# Solicitud 1
Copia tal cual las líneas de las entradas que empiezan en la línea con "приобретение. Но тип" y siguen hasta la línea con "и проверенными вариантами монтажных бригад.", incluidas ambas.

# Texto para analizar
* * *
Cuando el ser humano, alguna vez en la vida, transita el sendero de la oscuridad conoce su propia decadencia, física y emocional, desaparece para el mundo y se siente nada. El miedo más atroz, la tristeza y la desesperanza fueron mis compañeros de viaje durante un largo periodo de mi vida, compañeros inseparables que se adueñaron de mí, tomaron mi cuerpo y mi mente, para hacerme sufrir en lo más hondo de mi ser y, de paso, expandir mi sufrimiento de dentro afuera, haciendo sufrir a los demás, de los que me alejé y, junto a mi amiga soledad, emprendí mi oscura noche del alma.
* * *
# Datos proporcionados
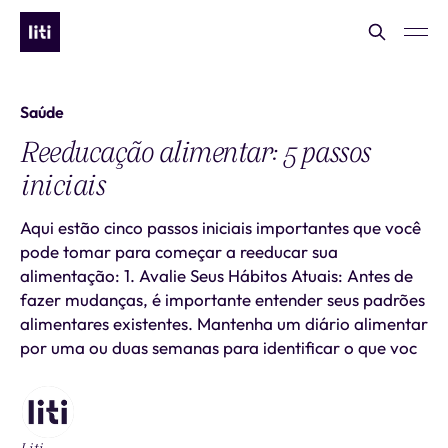
Saúde
Reeducação alimentar: 5 passos
iniciais
Aqui estão cinco passos iniciais importantes que você
pode tomar para começar a reeducar sua
alimentação: 1. Avalie Seus Hábitos Atuais: Antes de
fazer mudanças, é importante entender seus padrões
alimentares existentes. Mantenha um diário alimentar
por uma ou duas semanas para identificar o que voc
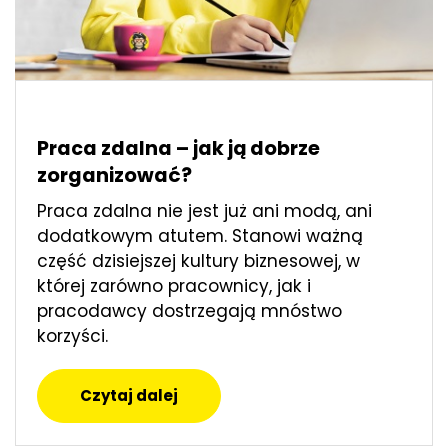
Praca zdalna – jak ją dobrze
zorganizować?
Praca zdalna nie jest już ani modą, ani
dodatkowym atutem. Stanowi ważną
część dzisiejszej kultury biznesowej, w
której zarówno pracownicy, jak i
pracodawcy dostrzegają mnóstwo
korzyści.
Czytaj dalej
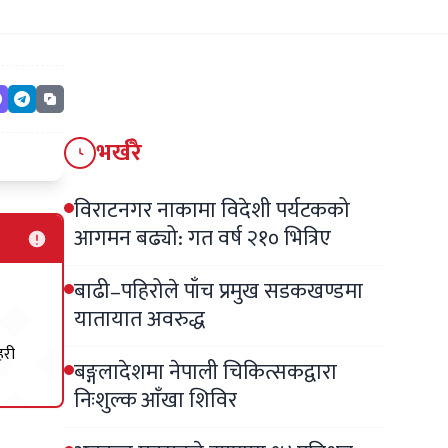
भर्खरै
विराटनगर नाकामा विदेशी पर्यटकको
आगमन बढ्यो: गत वर्ष २१० भित्रिए
बाढी–पहिरोले पाँच प्रमुख सडकखण्डमा
यातायात अवरुद्ध
हरी
बङ्गलादेशमा नेपाली चिकित्सकद्वारा
निःशुल्क आँखा शिविर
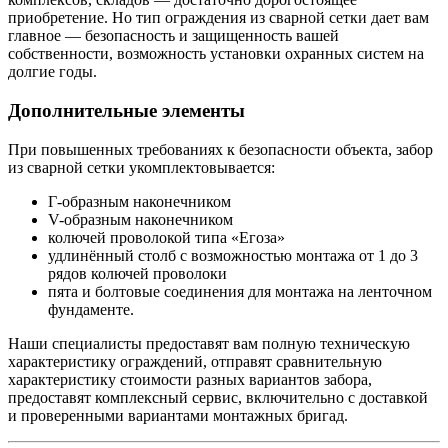
приобретение. Но тип ограждения из сварной сетки дает вам
главное — безопасность и защищенность вашей
собственности, возможность установки охранных систем на
долгие годы.
Дополнительные элементы
При повышенных требованиях к безопасности объекта, забор
из сварной сетки укомплектовывается:
Г-образным наконечником
V-образным наконечником
колючей проволокой типа «Егоза»
удлинённый столб с возможностью монтажа от 1 до 3
рядов колючей проволоки
пята и болтовые соединения для монтажа на ленточном
фундаменте.
Наши специалисты предоставят вам полную техническую
характеристику ограждений, отправят сравнительную
характеристику стоимости разных вариантов забора,
предоставят комплексный сервис, включительно с доставкой
и проверенными вариантами монтажных бригад.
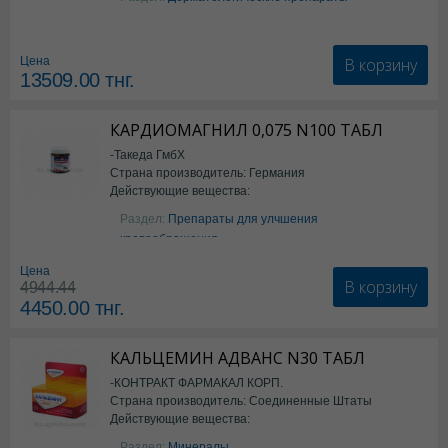
В корзину
Цена
13509.00
тнг.
КАРДИОМАГНИЛ 0,075 N100 ТАБЛ
-Такеда ГмбХ
Страна производитель: Германия
Действующие вещества:
ацетилсалициловая кислота
Раздел:
Препараты для улчшения
кровообращения
Цена
В корзину
4944.44
4450.00
тнг.
КАЛЬЦЕМИН АДВАНС N30 ТАБЛ
-КОНТРАКТ ФАРМАКАЛ КОРП.
Страна производитель: Соединенные Штаты
Действующие вещества:
Америки
Колекальциферол+Кальция
Раздел:
Минералы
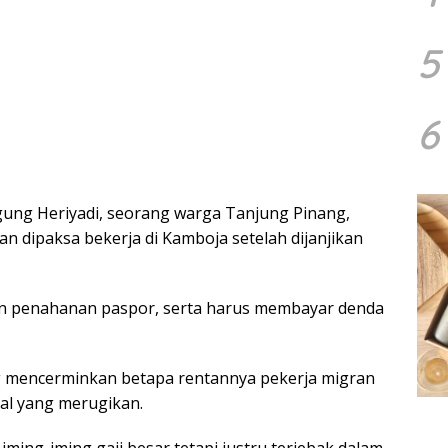
5
6
gung Heriyadi, seorang warga Tanjung Pinang,
n dipaksa bekerja di Kamboja setelah dijanjikan
n penahanan paspor, serta harus membayar denda
mencerminkan betapa rentannya pekerja migran
gal yang merugikan.
iming-iming gaji besar tetapi justru terjebak dalam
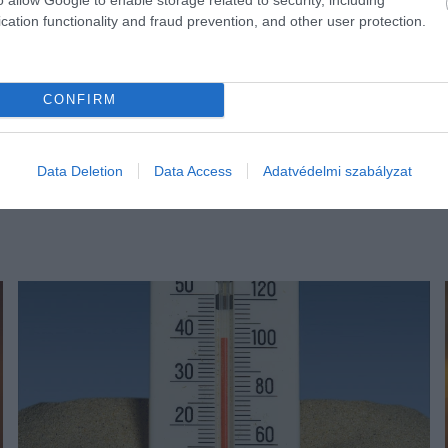
cation functionality and fraud prevention, and other user protection.
CONFIRM
Data Deletion
Data Access
Adatvédelmi szabályzat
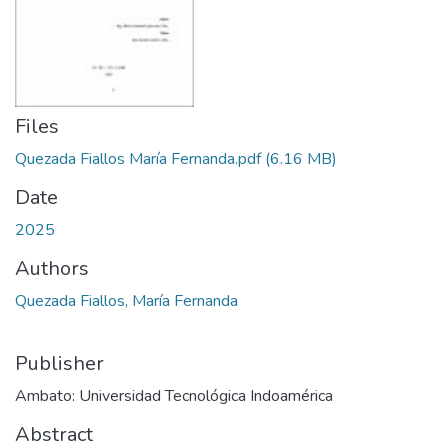
Files
Quezada Fiallos María Fernanda.pdf
(6.16 MB)
Date
2025
Authors
Quezada Fiallos, María Fernanda
Publisher
Ambato: Universidad Tecnológica Indoamérica
Abstract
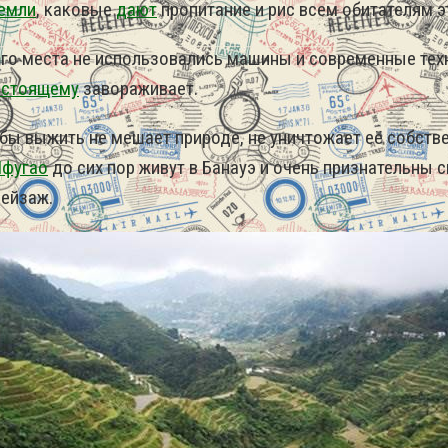
емли
, каковые
дают
пропитание и рис всем обитателям э
ого места не использовались машины и современные тех
астоящему
завораживает.
то бы выжить не мешает природе, не уничтожает её собст
Ифугао
до сих пор живут в Банауэ и очень признательны 
пейзаж.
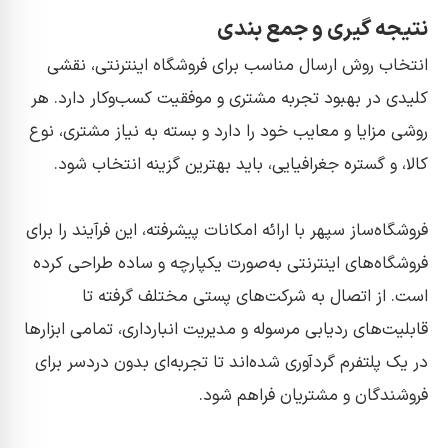
نتیجه گیری و جمع بندی
انتخاب روش ارسال مناسب برای فروشگاه اینترنتی، نقشی
کلیدی در بهبود تجربه مشتری و موفقیت کسب‌وکار دارد. هر
روشی مزایا و معایب خود را دارد و بسته به نیاز مشتری، نوع
کالا، و گستره جغرافیایی، باید بهترین گزینه انتخاب شود.
فروشگاه‌ساز سپهر با ارائه امکانات پیشرفته، این فرآیند را برای
فروشگاه‌های اینترنتی به‌صورت یکپارچه و ساده طراحی کرده
است. از اتصال به شرکت‌های پستی مختلف گرفته تا
قابلیت‌های ردیابی مرسوله و مدیریت انبارداری، تمامی ابزارها
در یک پلتفرم گردآوری شده‌اند تا تجربه‌ای بدون دردسر برای
فروشندگان و مشتریان فراهم شود.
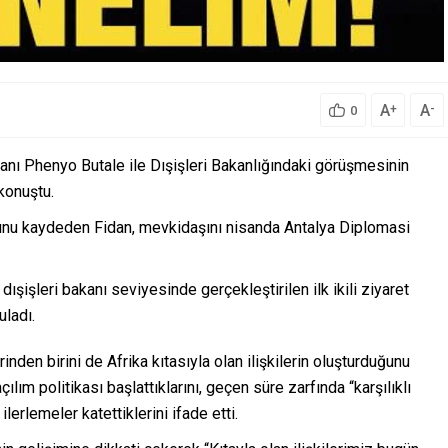
A
A
+
-
0
kanı Phenyo Butale ile Dışişleri Bakanlığındaki görüşmesinin
konuştu.
duğunu kaydeden Fidan, mevkidaşını nisanda Antalya Diplomasi
 dışişleri bakanı seviyesinde gerçekleştirilen ilk ikili ziyaret
uladı.
inden birini de Afrika kıtasıyla olan ilişkilerin oluşturduğunu
ılım politikası başlattıklarını, geçen süre zarfında “karşılıklı
erlemeler katettiklerini ifade etti.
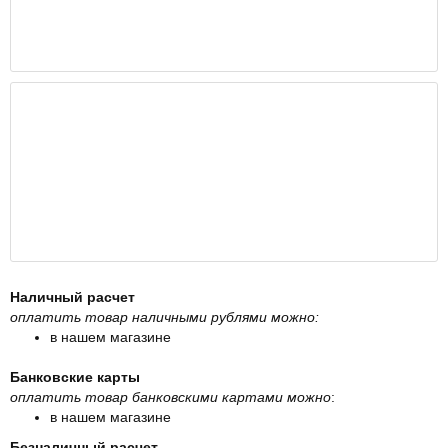
Наличный расчет
оплатить товар наличными рублями можно:
в нашем магазине
Банковские карты
оплатить товар банковскими картами можно
:
в нашем магазине
Безналичный расчет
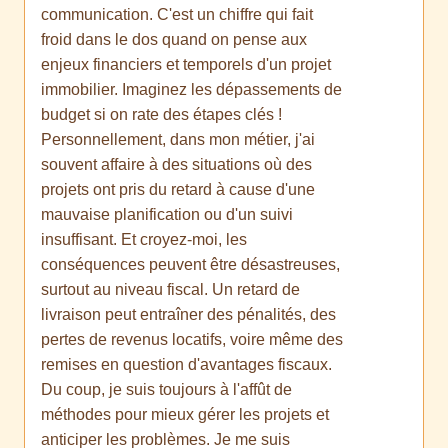
communication. C'est un chiffre qui fait
froid dans le dos quand on pense aux
enjeux financiers et temporels d'un projet
immobilier. Imaginez les dépassements de
budget si on rate des étapes clés !
Personnellement, dans mon métier, j'ai
souvent affaire à des situations où des
projets ont pris du retard à cause d'une
mauvaise planification ou d'un suivi
insuffisant. Et croyez-moi, les
conséquences peuvent être désastreuses,
surtout au niveau fiscal. Un retard de
livraison peut entraîner des pénalités, des
pertes de revenus locatifs, voire même des
remises en question d'avantages fiscaux.
Du coup, je suis toujours à l'affût de
méthodes pour mieux gérer les projets et
anticiper les problèmes. Je me suis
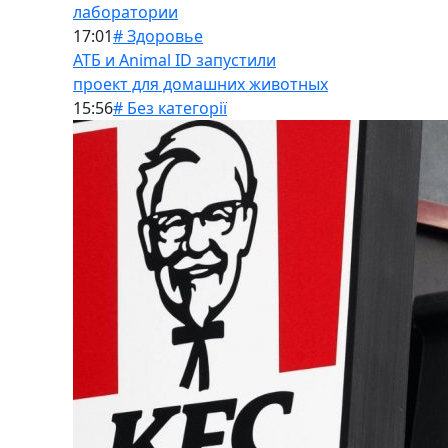
лаборатории
17:01
# Здоровье
АТБ и Animal ID запустили
проект для домашних животных
15:56
# Без категорії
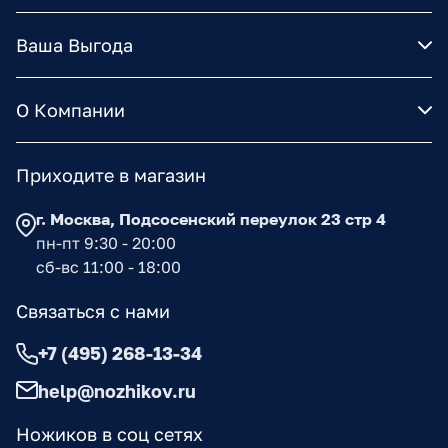
Ваша Выгода
О Компании
Приходите в магазин
г. Москва, Подсосенский переулок 23 стр 4
пн-пт 9:30 - 20:00
сб-вс 11:00 - 18:00
Связаться с нами
+7 (495) 268-13-34
help@nozhikov.ru
Ножиков в соц сетях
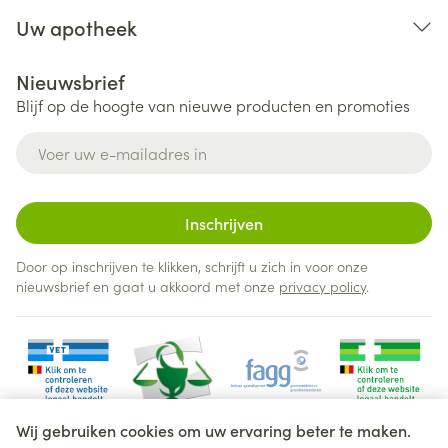
Uw apotheek
Nieuwsbrief
Blijf op de hoogte van nieuwe producten en promoties
E-mail adres
Inschrijven
Door op inschrijven te klikken, schrijft u zich in voor onze
nieuwsbrief en gaat u akkoord met onze
privacy policy
.
Wij gebruiken cookies om uw ervaring beter te maken.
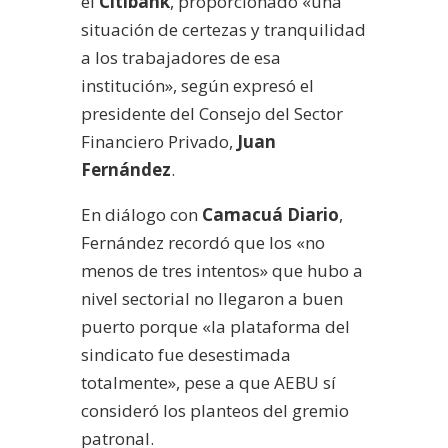
el
Citibank
, proporcionado «una
situación de certezas y tranquilidad
a los trabajadores de esa
institución», según expresó el
presidente del Consejo del Sector
Financiero Privado,
Juan
Fernández
.
En diálogo con
Camacuá Diario
,
Fernández recordó que los «no
menos de tres intentos» que hubo a
nivel sectorial no llegaron a buen
puerto porque «la plataforma del
sindicato fue desestimada
totalmente», pese a que AEBU sí
consideró los planteos del gremio
patronal.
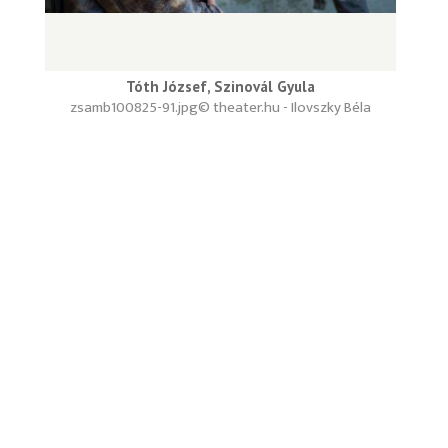
Tóth József, Szinovál Gyula
zsamb100825-91.jpg
© theater.hu - Ilovszky Béla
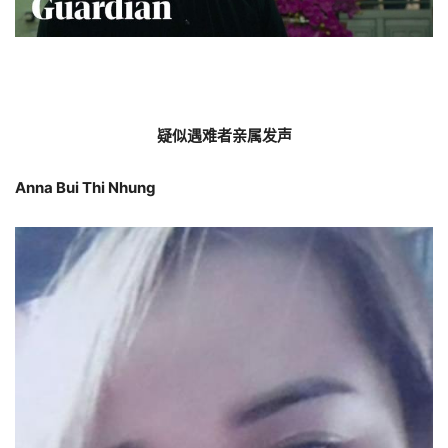
疑似遇难者亲属发声
Anna Bui Thi Nhung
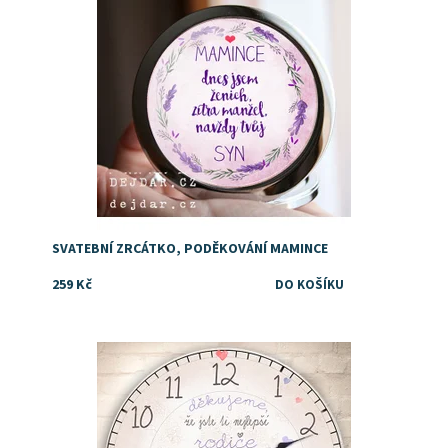
SVATEBNÍ ZRCÁTKO, PODĚKOVÁNÍ MAMINCE
259 Kč
Dostupnost:
Skladem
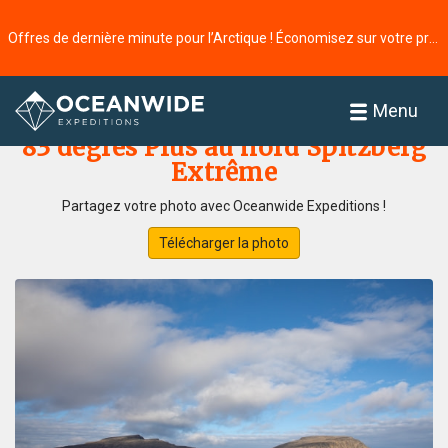
Offres de dernière minute pour l’Arctique ! Économisez sur votre prochaine aventure ⭢
Accueil
Galerie de photos
Menu
83 degrés Plus au nord Spitzberg
Extrême
Partagez votre photo avec Oceanwide Expeditions !
Télécharger la photo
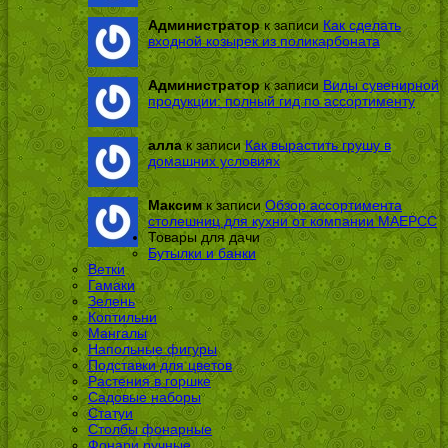
Администратор
к записи
Как сделать
входной козырек из поликарбоната
Администратор
к записи
Виды сувенирной
продукции: полный гид по ассортименту
алла
к записи
Как вырастить грушу в
домашних условиях
Максим
к записи
Обзор ассортимента
столешниц для кухни от компании МАЕРСС
Товары для дачи
Бутылки и банки
Ветки
Гамаки
Зелень
Коптильни
Мангалы
Напольные фигуры
Подставки для цветов
Растения в горшке
Садовые наборы
Статуи
Столбы фонарные
Фонари ручные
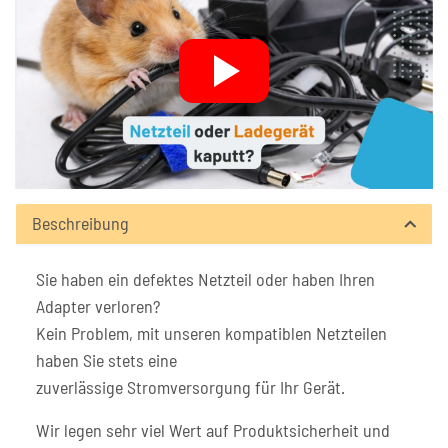
Beschreibung
Sie haben ein defektes Netzteil oder haben Ihren
Adapter verloren?
Kein Problem, mit unseren kompatiblen Netzteilen
haben Sie stets eine
zuverlässige Stromversorgung für Ihr Gerät.
Wir legen sehr viel Wert auf Produktsicherheit und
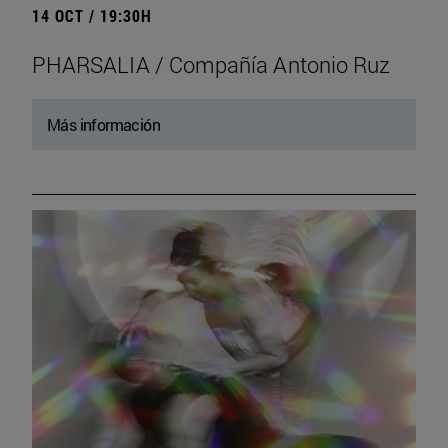
14 OCT / 19:30H
PHARSALIA / Compañía Antonio Ruz
Más información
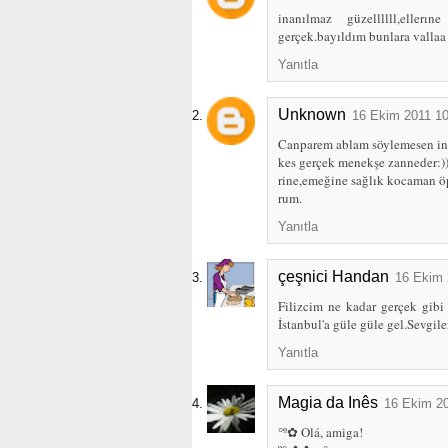
inanılmaz güzellllll,elle
gerçek.bayıldım bunlara vallaa
Yanıtla
Unknown
16 Ekim 2011 10
Canparem ablam söylemesen in
kes gerçek menekşe zanneder:))
rine,emeğine sağlık kocaman 
rum.
Yanıtla
çeşnici Handan
16 Ekim 
Filizcim ne kadar gerçek gibi 
İstanbul'a güle güle gel.Sevgiler
Yanıtla
Magia da Inês
16 Ekim 20
°º✿ Olá, amiga!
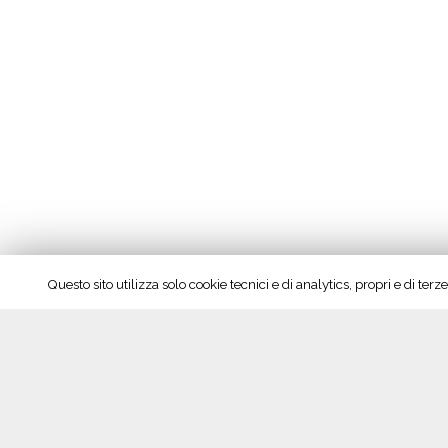
Questo sito utilizza solo cookie tecnici e di analytics, propri e di te
Seguici su Facebook!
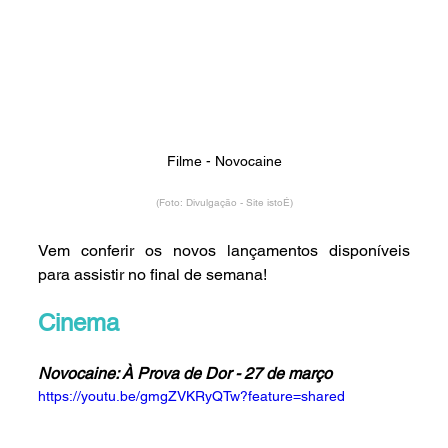
Filme - Novocaine
(Foto: Divulgação - Site istoÉ)
Vem conferir os novos lançamentos disponíveis 
para assistir no final de semana!
Cinema
Novocaine: À Prova de Dor 
- 27 de março
https://youtu.be/gmgZVKRyQTw?feature=shared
* * *
# Solicitud 2
Indica si cada afirmación coincide con el texto para analizar y responde sí o no, citando las palabras del texto que lo deciden: (a) Durante esa etapa, quien narra se mantuvo cerca de los demás. (b) El miedo, la tristeza y la desesperanza acompañaron a quien narra durante mucho tiempo. (c) Quien narra emprendió su oscura noche del alma acompañado por la soledad.

# Respuesta 1
приобретение. Но тип ограждения из сварной сетки дает вам
главное — безопасность и защищенность вашей
собственности, возможность установки охранных систем на
долгие годы.
Дополнительные элементы
При повышенных требованиях к безопасности объекта, забор
из сварной сетки укомплектовывается:
Г-образным наконечником
V-образным наконечником
колючей проволокой типа «Егоза»
удлинённый столб с возможностью монтажа от 1 до 3
рядов колючей проволоки
пята и болтовые соединения для монтажа на ленточном
фундаменте.
Наши специалисты предоставят вам полную техническую
характеристику ограждений, отправят сравнительную
характеристику стоимости разных вариантов забора,
предоставят комплексный сервис, включительно с доставкой
и проверенными вариантами монтажных бригад.

# Respuesta 2
(a) No: «de los que me alejé».
(b) Sí: «fueron mis compañeros de viaje durante un largo periodo de mi vida».
(c) Sí: «junto a mi amiga soledad, emprendí mi oscura noche del alma».